The whole screwup stems from the bizarre misconception that the blue checkmark was some mark of prestige, rather than just "this person has a public-facing job and we've verified their identity".
Until you untangle the confusion there, you can't design a product that makes any sense.
> The whole screwup stems from the bizarre misconception that the blue checkmark was some mark of prestige, rather than just "this person has a public-facing job and we've verified their identity".
The misconception was coming from inside the building. Ostensibly the blue check was a security feature, but it was also used as a positive signal when ranking content. Blue users could also see a separate notification feed of only other Blue users. And so on.
> it was also used as a positive signal when ranking content
This is (in my opinion) why they slowed down verifications to a crawl, because they realized it shouldn't necessarily lead to boosted importance, and that it certainly wouldn't scale if they opened up identity verification to everyone instead of just "famous people".
So like every other half-baked feature that remained only partially rolled out for years, or features that were briefly available and then were hidden altogether, they just sat on it in fear of making any changes at all.
I think Twitter made that mess themselves. I know of many public figures (many YouTubers) who attempted verification just to be shot down for reasons that aren't related to ID verification. Others would get it no problem.
Yes, but Elon didn't solve that problem. Imo the correct move would have been to open up verification for everyone. Demanding a one time fee for verification (20-50USD?) would make sense, since this creates work. Then add a different checkmark or whatever for Twitter Premium.
Verification for everyone makes no sense to me. I don't care if @JohnSmith is the John Smith from Seattle, or the John Smith from Miami, or the John Smith from anywhere else, especially since there are likely more than one John Smith in each of those cities. The only reason to care is if the figure is in some way notable, which was the point.
It turns out to be important to know which is the official Eli Lilly account, and at some point it was deemed important to know who was a news reporter, rather than someone attempt to trade on the reputation of a newspaper to support their own opinions.
Verifying everyone is definitely missing the point of verification.
Truth, this was a pre-Elon Twitter thing, they should have opened up verfication for everyone.

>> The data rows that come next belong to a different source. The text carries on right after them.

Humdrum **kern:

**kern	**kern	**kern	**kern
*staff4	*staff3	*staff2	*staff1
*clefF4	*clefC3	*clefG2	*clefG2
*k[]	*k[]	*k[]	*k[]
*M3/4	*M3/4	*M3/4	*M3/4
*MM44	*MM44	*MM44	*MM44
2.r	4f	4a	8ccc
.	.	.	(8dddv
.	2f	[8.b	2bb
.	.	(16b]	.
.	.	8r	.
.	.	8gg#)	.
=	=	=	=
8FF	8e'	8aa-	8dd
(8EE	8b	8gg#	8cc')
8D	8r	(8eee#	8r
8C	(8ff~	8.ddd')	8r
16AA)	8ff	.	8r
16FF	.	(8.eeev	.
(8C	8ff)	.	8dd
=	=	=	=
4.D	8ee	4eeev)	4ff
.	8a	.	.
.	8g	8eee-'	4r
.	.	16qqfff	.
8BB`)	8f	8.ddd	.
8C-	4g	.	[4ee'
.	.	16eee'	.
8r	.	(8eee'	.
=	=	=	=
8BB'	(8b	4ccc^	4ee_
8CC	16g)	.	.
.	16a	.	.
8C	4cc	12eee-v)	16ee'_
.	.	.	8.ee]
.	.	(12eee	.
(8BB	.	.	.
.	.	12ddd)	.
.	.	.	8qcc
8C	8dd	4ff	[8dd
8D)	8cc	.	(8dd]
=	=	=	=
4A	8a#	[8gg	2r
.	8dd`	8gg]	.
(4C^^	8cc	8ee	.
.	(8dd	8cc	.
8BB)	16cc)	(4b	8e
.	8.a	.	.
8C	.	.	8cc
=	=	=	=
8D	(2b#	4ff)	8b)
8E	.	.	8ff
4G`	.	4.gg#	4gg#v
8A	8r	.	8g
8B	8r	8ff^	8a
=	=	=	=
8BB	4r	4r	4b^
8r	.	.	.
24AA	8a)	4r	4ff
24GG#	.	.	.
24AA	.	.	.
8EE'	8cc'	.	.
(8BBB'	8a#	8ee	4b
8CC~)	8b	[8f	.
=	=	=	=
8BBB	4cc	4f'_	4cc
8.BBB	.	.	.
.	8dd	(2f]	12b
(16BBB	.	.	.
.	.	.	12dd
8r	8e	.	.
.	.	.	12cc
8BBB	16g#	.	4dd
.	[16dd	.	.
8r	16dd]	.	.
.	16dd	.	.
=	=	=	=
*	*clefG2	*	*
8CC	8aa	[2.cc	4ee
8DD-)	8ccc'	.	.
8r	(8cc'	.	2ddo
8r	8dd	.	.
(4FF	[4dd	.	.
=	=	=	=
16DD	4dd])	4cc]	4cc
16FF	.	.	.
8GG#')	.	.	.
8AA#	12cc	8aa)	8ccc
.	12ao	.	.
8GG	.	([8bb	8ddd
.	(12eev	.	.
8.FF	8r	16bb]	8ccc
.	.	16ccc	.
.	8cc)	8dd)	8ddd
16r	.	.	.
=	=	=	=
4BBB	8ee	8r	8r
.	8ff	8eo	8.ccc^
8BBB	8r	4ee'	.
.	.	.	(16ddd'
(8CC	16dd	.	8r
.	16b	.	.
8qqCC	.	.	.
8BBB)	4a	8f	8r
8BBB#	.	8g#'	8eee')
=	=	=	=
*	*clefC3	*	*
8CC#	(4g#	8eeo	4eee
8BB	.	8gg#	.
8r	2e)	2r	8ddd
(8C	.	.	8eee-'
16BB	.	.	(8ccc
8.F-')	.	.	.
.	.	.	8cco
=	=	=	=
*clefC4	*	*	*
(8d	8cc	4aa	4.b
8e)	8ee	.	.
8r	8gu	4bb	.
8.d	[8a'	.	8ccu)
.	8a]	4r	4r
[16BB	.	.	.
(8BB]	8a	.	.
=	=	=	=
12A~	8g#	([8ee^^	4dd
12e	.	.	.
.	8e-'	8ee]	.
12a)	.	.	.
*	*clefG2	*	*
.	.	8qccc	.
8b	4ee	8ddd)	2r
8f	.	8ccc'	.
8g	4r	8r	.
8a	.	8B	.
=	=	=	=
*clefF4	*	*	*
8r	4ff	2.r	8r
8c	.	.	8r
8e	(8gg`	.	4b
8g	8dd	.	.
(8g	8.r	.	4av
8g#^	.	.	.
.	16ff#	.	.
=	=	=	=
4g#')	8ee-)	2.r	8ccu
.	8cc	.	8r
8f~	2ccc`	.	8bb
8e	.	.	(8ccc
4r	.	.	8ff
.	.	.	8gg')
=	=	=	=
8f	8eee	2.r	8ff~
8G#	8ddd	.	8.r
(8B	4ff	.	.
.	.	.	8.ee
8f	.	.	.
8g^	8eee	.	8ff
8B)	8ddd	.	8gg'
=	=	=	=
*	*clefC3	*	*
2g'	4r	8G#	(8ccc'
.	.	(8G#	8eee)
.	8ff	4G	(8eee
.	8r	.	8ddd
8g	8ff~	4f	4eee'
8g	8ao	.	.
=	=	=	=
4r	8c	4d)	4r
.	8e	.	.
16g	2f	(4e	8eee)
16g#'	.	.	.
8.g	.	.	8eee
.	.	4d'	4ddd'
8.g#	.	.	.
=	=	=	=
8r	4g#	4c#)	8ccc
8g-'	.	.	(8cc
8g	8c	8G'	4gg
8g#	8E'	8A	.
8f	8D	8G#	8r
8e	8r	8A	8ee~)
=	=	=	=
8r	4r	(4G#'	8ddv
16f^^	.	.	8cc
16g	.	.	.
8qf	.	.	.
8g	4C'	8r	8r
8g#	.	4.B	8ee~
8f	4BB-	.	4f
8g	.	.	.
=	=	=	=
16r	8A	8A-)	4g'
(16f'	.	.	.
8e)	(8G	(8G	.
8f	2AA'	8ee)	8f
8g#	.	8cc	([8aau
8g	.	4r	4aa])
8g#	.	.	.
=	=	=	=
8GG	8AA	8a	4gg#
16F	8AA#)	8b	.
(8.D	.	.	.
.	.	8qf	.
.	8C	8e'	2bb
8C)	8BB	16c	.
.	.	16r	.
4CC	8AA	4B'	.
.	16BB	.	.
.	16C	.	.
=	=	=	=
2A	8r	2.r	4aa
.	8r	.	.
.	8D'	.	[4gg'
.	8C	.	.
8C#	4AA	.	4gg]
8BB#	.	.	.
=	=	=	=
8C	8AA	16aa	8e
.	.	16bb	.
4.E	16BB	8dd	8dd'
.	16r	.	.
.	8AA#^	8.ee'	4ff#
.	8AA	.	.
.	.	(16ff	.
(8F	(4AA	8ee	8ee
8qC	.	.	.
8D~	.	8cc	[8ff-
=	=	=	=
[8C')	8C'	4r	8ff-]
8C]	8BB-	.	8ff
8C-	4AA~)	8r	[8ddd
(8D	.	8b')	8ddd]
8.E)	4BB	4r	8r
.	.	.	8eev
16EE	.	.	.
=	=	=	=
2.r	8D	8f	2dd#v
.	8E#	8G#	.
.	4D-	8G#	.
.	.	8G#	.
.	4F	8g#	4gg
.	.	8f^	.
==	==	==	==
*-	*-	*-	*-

I had no idea if I was debating a bot, a paid anonymous account or a genuine real person. If I was in a park talking to a random person, I could see that they are real. On Twitter, I can't do that. So I end up not even putting the time in, because I don't know if they are real.
They could have added gold checkmarks instead with additional features and whatnot, because the two are not mutually exclusive. But instead they chose to capitalise on the prestige that the blue checkmarks already had, thereby devaluating the whole concept. It’s a really weird choice if you ask me.
If we are talking about Obama, then sure, let's make it hard for people to impersonate him. But what happens when you get down to some guy with a YouTube channel and 10k subscribers. Does he have a public facing job? What if he only had 100 subscribers?
In those cases it was about risk of impersonation. Plenty of people who weren't "famous" still had enough of an audience that it was profitable for some crypto-hawking spammer to imitate them and try to con their audience.
The blue checkmark was not just that. Having it completely altered the way one interacted with Twitter. There was a checkbox to hide all posts from people who did not have one. It was an entirely different class of service.
There was a notification feed tab to filter notifications to “verified only” (which ironically has lost almost all use as spam and low quality accounts make up the majority of blue checks now), but there was never a way to filter your feed to “Verified Only” — though Elon recently tweeted he plans to create such a ‘feature’, and forcefully roll it out to everyone’s “For You” feed so even unverified users will only see verified tweets in that feed.
It's not just Twitter the company. It's often the users as well.
I've seen a bunch of people basically bent out of shape because Twitter essentially didn't see them as important enough, based on whatever arbitrary algorithm, to give them a blue check.
I was also turned down in spite of having an impersonation attempt (which I did get banned) and writing publicly on a regular basis. I didn't really care but I understand that some do. I doubt I'd pay a monthly fee so long as the site was generally usable.
Well there you go, that's a status symbol in our society. A recognizable face or name, at least in their field, is the ultimate strive for many people.
Until you untangle the confusion there, you can't design a product that makes any sense.